__WHAT IS REQUIRED__
Each line of the data below holding the word "object" must be copied.

-- DATASET follows --

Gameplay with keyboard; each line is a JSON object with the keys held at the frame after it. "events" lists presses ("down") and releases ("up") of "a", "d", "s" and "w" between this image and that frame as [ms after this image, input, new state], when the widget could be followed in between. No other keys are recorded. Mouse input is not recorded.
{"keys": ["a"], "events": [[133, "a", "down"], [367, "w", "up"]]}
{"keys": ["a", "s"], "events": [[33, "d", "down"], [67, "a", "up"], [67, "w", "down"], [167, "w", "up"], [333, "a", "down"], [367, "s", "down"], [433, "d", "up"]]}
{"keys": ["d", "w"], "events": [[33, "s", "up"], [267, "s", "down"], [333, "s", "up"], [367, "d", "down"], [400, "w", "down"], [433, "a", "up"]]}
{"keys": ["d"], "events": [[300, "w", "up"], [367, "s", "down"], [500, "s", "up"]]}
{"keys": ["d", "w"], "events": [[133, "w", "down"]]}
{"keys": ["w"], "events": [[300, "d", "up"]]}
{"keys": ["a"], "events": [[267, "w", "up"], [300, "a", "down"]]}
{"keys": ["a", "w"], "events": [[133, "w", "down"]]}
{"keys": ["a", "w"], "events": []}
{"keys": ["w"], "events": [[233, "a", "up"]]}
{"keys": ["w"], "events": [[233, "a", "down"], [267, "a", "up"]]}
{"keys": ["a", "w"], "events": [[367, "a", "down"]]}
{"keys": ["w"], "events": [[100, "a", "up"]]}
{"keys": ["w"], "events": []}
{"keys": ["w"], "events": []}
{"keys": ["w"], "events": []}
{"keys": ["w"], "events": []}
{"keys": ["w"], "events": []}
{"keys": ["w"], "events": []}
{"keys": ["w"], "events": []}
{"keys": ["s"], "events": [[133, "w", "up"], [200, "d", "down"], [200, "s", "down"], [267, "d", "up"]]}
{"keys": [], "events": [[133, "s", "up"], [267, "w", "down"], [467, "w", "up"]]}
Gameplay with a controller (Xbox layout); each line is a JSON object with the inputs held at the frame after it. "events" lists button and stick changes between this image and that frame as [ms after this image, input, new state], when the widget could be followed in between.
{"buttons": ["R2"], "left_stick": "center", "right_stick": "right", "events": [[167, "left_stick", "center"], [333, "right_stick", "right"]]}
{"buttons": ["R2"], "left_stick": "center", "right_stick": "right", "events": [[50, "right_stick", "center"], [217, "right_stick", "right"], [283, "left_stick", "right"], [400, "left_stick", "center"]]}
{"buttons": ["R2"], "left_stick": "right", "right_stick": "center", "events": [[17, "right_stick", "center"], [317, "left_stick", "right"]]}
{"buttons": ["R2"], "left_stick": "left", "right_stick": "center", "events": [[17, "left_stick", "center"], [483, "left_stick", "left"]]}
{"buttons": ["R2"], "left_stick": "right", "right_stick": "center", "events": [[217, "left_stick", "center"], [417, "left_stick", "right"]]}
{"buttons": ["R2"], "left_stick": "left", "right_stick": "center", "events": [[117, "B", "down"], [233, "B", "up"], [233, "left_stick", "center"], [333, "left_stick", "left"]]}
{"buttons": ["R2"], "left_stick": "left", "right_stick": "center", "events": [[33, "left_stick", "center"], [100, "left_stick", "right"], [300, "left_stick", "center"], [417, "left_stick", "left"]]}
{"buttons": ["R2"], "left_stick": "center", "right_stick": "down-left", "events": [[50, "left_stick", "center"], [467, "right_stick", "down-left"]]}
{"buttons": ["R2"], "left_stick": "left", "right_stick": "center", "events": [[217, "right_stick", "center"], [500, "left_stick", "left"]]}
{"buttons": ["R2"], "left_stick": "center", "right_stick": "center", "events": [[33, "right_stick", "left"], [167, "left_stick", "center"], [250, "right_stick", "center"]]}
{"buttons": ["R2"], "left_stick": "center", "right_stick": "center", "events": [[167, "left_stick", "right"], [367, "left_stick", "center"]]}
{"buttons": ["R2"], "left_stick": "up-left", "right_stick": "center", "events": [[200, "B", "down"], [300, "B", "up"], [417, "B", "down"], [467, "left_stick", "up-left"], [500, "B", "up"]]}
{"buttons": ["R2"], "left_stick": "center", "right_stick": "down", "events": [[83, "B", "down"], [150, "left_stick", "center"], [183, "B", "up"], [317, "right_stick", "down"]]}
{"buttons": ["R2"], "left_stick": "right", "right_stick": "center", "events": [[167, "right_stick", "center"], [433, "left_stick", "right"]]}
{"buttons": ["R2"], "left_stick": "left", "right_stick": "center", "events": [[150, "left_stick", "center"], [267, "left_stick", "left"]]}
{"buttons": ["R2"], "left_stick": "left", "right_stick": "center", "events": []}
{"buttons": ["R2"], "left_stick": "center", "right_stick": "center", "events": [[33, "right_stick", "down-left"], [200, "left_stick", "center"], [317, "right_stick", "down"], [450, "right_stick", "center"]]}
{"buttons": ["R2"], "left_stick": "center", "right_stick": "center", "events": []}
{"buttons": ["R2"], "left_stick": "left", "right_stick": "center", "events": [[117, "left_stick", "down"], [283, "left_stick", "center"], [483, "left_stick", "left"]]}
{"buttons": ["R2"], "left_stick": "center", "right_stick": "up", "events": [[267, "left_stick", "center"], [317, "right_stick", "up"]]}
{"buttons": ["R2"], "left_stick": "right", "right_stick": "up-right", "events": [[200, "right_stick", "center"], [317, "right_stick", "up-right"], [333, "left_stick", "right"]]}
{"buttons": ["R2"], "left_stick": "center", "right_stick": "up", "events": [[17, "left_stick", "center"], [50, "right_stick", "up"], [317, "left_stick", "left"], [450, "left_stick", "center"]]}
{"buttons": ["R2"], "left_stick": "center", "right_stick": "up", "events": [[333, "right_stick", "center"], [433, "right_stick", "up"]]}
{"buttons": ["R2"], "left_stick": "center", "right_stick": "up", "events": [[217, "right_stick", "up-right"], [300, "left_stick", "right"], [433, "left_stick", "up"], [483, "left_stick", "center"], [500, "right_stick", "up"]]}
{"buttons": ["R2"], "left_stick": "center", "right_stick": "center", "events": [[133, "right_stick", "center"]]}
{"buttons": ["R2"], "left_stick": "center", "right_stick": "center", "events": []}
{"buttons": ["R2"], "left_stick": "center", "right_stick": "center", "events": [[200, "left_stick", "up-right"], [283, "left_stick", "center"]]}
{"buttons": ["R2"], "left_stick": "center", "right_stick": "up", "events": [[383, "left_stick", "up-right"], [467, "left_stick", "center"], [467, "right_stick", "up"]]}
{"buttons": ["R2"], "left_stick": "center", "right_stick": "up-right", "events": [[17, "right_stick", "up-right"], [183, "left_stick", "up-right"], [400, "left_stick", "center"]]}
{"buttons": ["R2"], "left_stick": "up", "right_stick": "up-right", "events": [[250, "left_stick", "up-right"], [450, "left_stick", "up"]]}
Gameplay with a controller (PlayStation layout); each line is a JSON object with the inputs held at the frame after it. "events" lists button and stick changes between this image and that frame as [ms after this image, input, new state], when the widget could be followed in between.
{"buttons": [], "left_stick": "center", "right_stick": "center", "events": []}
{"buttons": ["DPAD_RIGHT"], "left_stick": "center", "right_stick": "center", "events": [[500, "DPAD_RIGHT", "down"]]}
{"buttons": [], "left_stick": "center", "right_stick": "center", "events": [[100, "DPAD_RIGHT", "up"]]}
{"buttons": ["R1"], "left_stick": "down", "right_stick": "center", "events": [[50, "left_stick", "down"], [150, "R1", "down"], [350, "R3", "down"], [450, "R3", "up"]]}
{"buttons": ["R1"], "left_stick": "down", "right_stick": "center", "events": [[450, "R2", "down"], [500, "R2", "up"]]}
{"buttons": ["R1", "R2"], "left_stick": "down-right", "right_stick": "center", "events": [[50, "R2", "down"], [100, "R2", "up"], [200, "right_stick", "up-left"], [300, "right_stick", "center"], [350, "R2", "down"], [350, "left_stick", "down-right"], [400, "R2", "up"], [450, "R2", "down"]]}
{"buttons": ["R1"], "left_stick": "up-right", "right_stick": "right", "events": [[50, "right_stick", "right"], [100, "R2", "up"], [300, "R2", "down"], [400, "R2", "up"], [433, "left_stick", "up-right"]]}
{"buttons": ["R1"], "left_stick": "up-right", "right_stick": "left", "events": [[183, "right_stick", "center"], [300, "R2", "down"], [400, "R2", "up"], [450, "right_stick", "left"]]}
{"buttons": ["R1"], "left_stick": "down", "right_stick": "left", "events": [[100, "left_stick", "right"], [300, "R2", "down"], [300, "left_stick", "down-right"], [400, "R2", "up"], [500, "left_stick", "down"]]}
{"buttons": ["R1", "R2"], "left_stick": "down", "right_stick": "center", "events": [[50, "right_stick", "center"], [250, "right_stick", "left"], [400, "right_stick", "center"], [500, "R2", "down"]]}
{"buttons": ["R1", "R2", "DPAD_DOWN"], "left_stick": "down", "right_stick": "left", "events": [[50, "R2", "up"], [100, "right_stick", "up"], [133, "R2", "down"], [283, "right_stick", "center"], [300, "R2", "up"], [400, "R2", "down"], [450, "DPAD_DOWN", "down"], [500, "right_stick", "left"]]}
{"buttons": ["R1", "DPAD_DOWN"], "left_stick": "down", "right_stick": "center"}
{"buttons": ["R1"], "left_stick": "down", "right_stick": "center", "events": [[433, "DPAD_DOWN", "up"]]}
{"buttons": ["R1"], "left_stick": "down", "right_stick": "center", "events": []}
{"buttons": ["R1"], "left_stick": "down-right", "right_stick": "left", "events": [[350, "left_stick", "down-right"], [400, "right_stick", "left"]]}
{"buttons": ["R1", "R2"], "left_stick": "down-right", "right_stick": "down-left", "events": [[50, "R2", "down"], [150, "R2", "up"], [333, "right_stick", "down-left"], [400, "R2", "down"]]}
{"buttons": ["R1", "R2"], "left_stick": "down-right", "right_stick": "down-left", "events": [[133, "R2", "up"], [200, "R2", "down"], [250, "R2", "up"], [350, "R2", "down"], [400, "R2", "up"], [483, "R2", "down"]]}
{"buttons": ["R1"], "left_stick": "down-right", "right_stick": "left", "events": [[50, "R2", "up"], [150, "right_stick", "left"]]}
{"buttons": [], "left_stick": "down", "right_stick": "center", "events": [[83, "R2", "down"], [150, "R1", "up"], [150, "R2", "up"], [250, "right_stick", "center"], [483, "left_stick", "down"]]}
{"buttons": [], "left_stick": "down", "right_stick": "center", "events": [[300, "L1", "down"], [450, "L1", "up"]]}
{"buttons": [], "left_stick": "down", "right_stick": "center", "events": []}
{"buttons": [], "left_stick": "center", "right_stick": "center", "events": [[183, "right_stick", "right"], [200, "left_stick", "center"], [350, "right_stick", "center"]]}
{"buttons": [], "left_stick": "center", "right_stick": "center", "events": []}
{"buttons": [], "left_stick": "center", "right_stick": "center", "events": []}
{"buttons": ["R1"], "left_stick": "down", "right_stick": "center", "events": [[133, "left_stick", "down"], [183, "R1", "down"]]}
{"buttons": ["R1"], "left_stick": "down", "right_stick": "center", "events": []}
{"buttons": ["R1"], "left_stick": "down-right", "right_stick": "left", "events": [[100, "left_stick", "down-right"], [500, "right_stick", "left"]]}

-- DATASET concluded --

__EXERCISE OUTPUT__
Gameplay with keyboard; each line is a JSON object with the keys held at the frame after it. "events" lists presses ("down") and releases ("up") of "a", "d", "s" and "w" between this image and that frame as [ms after this image, input, new state], when the widget could be followed in between. No other keys are recorded. Mouse input is not recorded.
Gameplay with a controller (Xbox layout); each line is a JSON object with the inputs held at the frame after it. "events" lists button and stick changes between this image and that frame as [ms after this image, input, new state], when the widget could be followed in between.
Gameplay with a controller (PlayStation layout); each line is a JSON object with the inputs held at the frame after it. "events" lists button and stick changes between this image and that frame as [ms after this image, input, new state], when the widget could be followed in between.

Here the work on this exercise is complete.